(Extracted page text data)
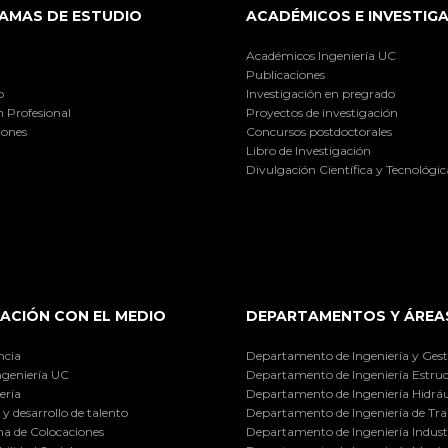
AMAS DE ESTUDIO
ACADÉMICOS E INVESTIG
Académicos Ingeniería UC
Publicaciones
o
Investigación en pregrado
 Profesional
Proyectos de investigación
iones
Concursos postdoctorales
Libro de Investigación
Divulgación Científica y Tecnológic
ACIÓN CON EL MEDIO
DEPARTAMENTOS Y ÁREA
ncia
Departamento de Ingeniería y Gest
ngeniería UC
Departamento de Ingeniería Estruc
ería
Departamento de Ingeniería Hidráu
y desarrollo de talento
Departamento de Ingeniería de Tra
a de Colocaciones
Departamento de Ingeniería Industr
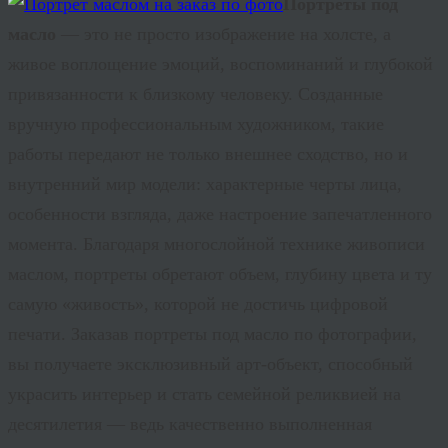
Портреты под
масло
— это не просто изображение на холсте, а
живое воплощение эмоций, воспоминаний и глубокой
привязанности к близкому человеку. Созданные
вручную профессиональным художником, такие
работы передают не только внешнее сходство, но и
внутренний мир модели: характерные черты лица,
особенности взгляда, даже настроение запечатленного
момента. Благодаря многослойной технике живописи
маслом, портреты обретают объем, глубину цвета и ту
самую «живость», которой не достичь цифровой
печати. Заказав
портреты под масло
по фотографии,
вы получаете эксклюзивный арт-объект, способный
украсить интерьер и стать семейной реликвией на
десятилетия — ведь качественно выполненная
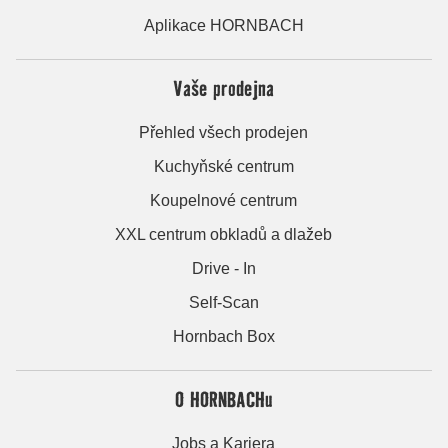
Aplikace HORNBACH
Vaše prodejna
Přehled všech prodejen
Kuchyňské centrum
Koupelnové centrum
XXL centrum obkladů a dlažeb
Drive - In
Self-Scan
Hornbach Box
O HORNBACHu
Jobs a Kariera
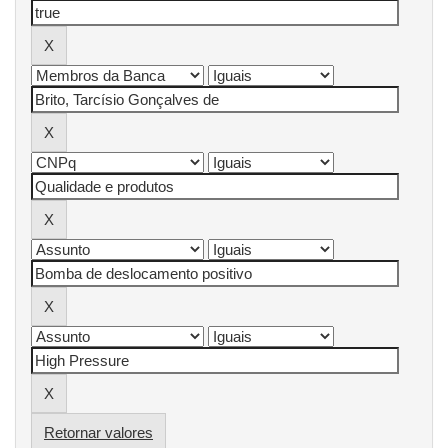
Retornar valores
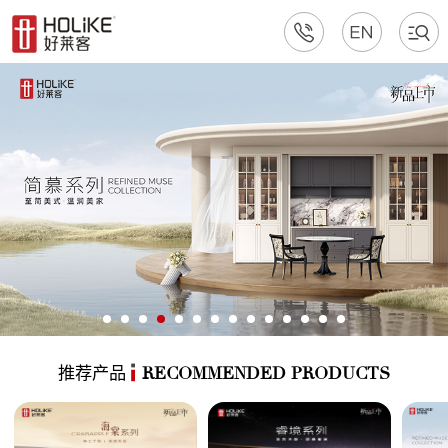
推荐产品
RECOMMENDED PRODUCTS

Exercise instructions>
What is needed is an exact copy of the entries above, with no images in it.

Task solution>
AMAS DE ESTUDIO
ACADÉMICOS E INVESTIG
Académicos Ingeniería UC
Publicaciones
o
Investigación en pregrado
 Profesional
Proyectos de investigación
iones
Concursos postdoctorales
Libro de Investigación
Divulgación Científica y Tecnológic
ACIÓN CON EL MEDIO
DEPARTAMENTOS Y ÁREA
ncia
Departamento de Ingeniería y Gest
ngeniería UC
Departamento de Ingeniería Estruc
ería
Departamento de Ingeniería Hidráu
y desarrollo de talento
Departamento de Ingeniería de Tra
a de Colocaciones
Departamento de Ingeniería Industr
Портреты под
масло
— это не просто изображение на холсте, а
живое воплощение эмоций, воспоминаний и глубокой
привязанности к близкому человеку. Созданные
вручную профессиональным художником, такие
работы передают не только внешнее сходство, но и
внутренний мир модели: характерные черты лица,
особенности взгляда, даже настроение запечатленного
момента. Благодаря многослойной технике живописи
маслом, портреты обретают объем, глубину цвета и ту
самую «живость», которой не достичь цифровой
печати. Заказав
портреты под масло
по фотографии,
вы получаете эксклюзивный арт-объект, способный
украсить интерьер и стать семейной реликвией на
десятилетия — ведь качественно выполненная
Aplikace HORNBACH
Vaše prodejna
Přehled všech prodejen
Kuchyňské centrum
Koupelnové centrum
XXL centrum obkladů a dlažeb
Drive - In
Self-Scan
Hornbach Box
O HORNBACHu
Jobs a Kariera
Retornar valores
推荐产品
RECOMMENDED PRODUCTS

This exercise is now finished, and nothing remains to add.